● **SELECTED TEXT**

Designing vSphere clusters to use as vCloud director provider vDCs

Posted by on March 29, 2012 in vCloud, VMware | 0 comments

In talking with different customers I have been getting questions about how would clusters be sized and utilized in a vCloud environment. Before we get too far into the details I will give a brief overview on how capacity is presented to vCloud.

When setting up resources or capacity within vCloud you have to first create Provider Virtual Datacenters (vDC). These provider vDCs map back to either a single vSphere cluster or resource pool. This means that depending on your decision to scale out or up you will end with either large pools of capacity or more smaller ones. There are many reasons that you might do either option so I won’t go into that discussion.

At the end of the post I have described the three options for allocating resources to Organization vDCs. These provide you with different methods to assign, guarantee or over commit resources. With any of these you will need to decide how you will construct your HA clusters for vSphere that will support your cloud.

● **MATERIAL SHOWN**
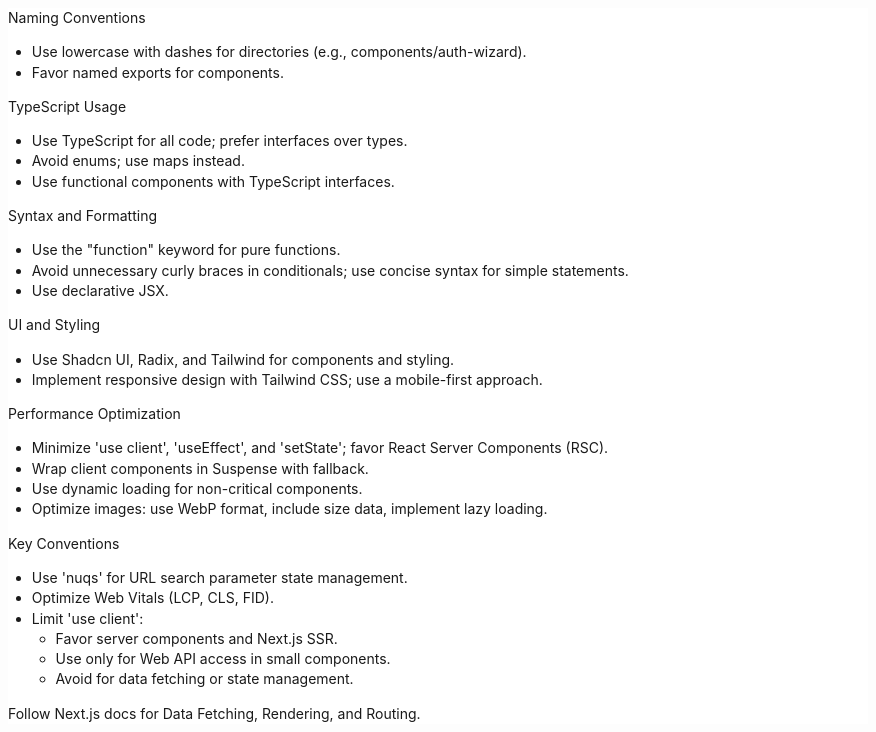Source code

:   Naming Conventions
  - Use lowercase with dashes for directories (e.g., components/auth-wizard).
  - Favor named exports for components.
  
  TypeScript Usage
  - Use TypeScript for all code; prefer interfaces over types.
  - Avoid enums; use maps instead.
  - Use functional components with TypeScript interfaces.
  
  Syntax and Formatting
  - Use the "function" keyword for pure functions.
  - Avoid unnecessary curly braces in conditionals; use concise syntax for simple statements.
  - Use declarative JSX.
  
  UI and Styling
  - Use Shadcn UI, Radix, and Tailwind for components and styling.
  - Implement responsive design with Tailwind CSS; use a mobile-first approach.
  
  Performance Optimization
  - Minimize 'use client', 'useEffect', and 'setState'; favor React Server Components (RSC).
  - Wrap client components in Suspense with fallback.
  - Use dynamic loading for non-critical components.
  - Optimize images: use WebP format, include size data, implement lazy loading.
  
  Key Conventions
  - Use 'nuqs' for URL search parameter state management.
  - Optimize Web Vitals (LCP, CLS, FID).
  - Limit 'use client':
    - Favor server components and Next.js SSR.
    - Use only for Web API access in small components.
    - Avoid for data fetching or state management.
  
  Follow Next.js docs for Data Fetching, Rendering, and Routing.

● **LIST OF TASKS**
a) List the three things the vCloud post says the options for allocating resources to Organization vDCs let you do with resources.
b) Answer these from the vCloud post, one answer per line:
(i) On what date was it posted?
(ii) What must you create first when setting up resources or capacity within vCloud?
(iii) How many options for allocating resources to Organization vDCs does it say are described at the end of the post?
c) Return the passage of the vCloud post from "In talking with" to "presented to vCloud.", copied word for word.

● **RESULTS OF THE TASKS**
a) Assign, guarantee, over commit

b)
(i) March 29, 2012
(ii) Provider Virtual Datacenters (vDC)
(iii) Three

c)
In talking with different customers I have been getting questions about how would clusters be sized and utilized in a vCloud environment. Before we get too far into the details I will give a brief overview on how capacity is presented to vCloud.